Sunday, August 2, 2009

The Skill List and Defining Skills

There are two types of skill lists currently common. Each one has its admirers and detractors, just like anything else in RPG-land:

The first is the long, detailed list - lots of skills, with each skill being closely defined. There's a skill for driving an auto, a skill for driving a boat, and a skill for driving a helicopter, and being good at one is generally useless for performing another. These lists are common in SF, military, and modern/espionage games. In game design terms, the purpose of this type of skill list is to create specialized, niche characters, who each have something to contribute, and to prevent the dominance of one character type.

The second is the short, broad list - very few skills, with each skill being very broadly defined. A character with Driving can drive anything, from submarines to spaceships. A character with Science can do anything vaguely scientific. These lists are common in pulp-derived games, whatever their surface genre. In game design terms, the purpose of this type of skill list is to create broadly competent characters, who - though they may be better at one thing than another, have a core competence in a lot of areas.

There are variations of these basic schemata, such as branching skills to allow specialization after basic grounding, so a civil engineer would be different from a mechanical engineer, though both would have a basic competence in engineering. A character with Driving:Submarines would still be able to drive a spaceship, though not as well as he could drive a sub, and not as well as a character with Driving:Spaceships.

There are also two standard methods of defining skills. The first is the more common of the two, defining a skill by its edges. Edge-defined skills tell the player and GM what the character can do with the skill in some detail - i.e. "Drive Auto - Anyone with this skill can drive automobiles and light trucks, performing basic maneuvers and dealing with ordinary maintenance, such as changing tires, fueling, or replacing coolant. Dangerous or difficult maneuvers would call for a penalty to any skill checks." Typically, edge defined skills leave little room for interpretation. Edge defined skills can be broad or narrow in their definition. Generally, edge defined skills are designed so that skills don't overlap.

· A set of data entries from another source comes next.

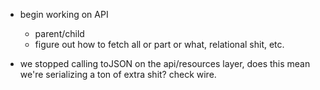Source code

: - begin working on API
  - parent/child
  - figure out how to fetch all or part or what, relational shit, etc.

- we stopped calling toJSON on the api/resources layer, does this mean we're serializing a ton of extra shit? check wire.
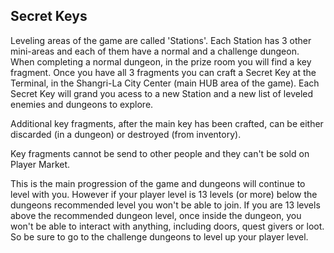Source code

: ## Secret Keys
Leveling areas of the game are called 'Stations'. Each Station has 3 other mini-areas and each of them have a normal and a challenge dungeon. When completing a normal dungeon, in the prize room you will find a key fragment. Once you have all 3 fragments you can craft a Secret Key at the Terminal, in the Shangri-La City Center (main HUB area of the game). Each Secret Key will grand you acess to a new Station and a new list of leveled enemies and dungeons to explore.  

Additional key fragments, after the main key has been crafted, can be either discarded (in a dungeon) or destroyed (from inventory).

Key fragments cannot be send to other people and they can't be sold on Player Market.

This is the main progression of the game and dungeons will continue to level with you. However if your player level is 13 levels (or more) below the dungeons recommended level you won't be able to join. If you are 13 levels above the recommended dungeon level, once inside the dungeon, you won't be able to interact with anything, including doors, quest givers or loot. So be sure to go to the challenge dungeons to level up your player level.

The other, less common way is to define by center. Center defined skills usually have a short sentence or two defining where the emphasis of the skill is, but leaving its edges undefined - i.e. "Drive - the ability to drive vehicles which maneuver in two dimensions." Center defined skills by definition leave the interpretation of edge conditions to the group. One group's definition may be very different from another's. A center-defined skill list can be narrowly or broadly defined, as the group sees fit, but generally allow for overlap.

Overlap is the ability for characters to solve the same problem using different skills. All skill lists overlap at least somewhat, but center-defined lists lead to lots of overlap. You may be able to solve the same problem in different ways using many different skills depending on just where the group sets those edges.



  1. I prefer lots of overlap, so I use a center-defined method myself, but I also prefer to use skills as bonuses rather than limits, and I avoid look-up tables as much as possible, so on the detailed/broad continuum, I go with a broad variant often called "backgrounds": pick a profession or background, and if your character does something that someone with that background should know how to do, the character gets a bonus. Any list of backgrounds in the setting notes is thus just a suggestion to help describe the setting; new backgrounds can be added on the fly. For more specific backgrounds, I go with a concrete noun: the "sword" background means that character is especially knowledgeable about all things sword-related -- fighting with, appraising, and showing off knowledge about swords. In some of my game designs, I force players to limit the concrete noun with an adjective.

  2. Hi Talysman!

    In most systems, characters can attempt most skills without having that skill, so in a sense, all skills are ways of giving bonuses in those systems. A few systems prevent skills from being attempted at all by those unskilled, though it is more common for a select number of skills to be barred from unskilled attempts. In those systems, skills are therefore not just bonuses, but licenses as well.

    I have seen some talk of binary skills - i.e. skills which are only licenses, without rank. Skills permit the attempt to do something, but there are no levels of competence. I have never played or read such a system, but they may actually exist.


  3. I've seen the 'binary skill' mindset applied to language skills, mostly. In most systems, if you take a skill in French, you can speak French fluently and don't have to make tests for it, except maybe when running into particularly unusual dialects; thus is the case in Alternity, D&D, the Storyteller system (Storytelling uses Merits instead), and at least a couple of others. Interestingly, it's NOT the case in REIGN, which is the only system I know of off-hand that has language as a skill that you roll for without having purchased fluency.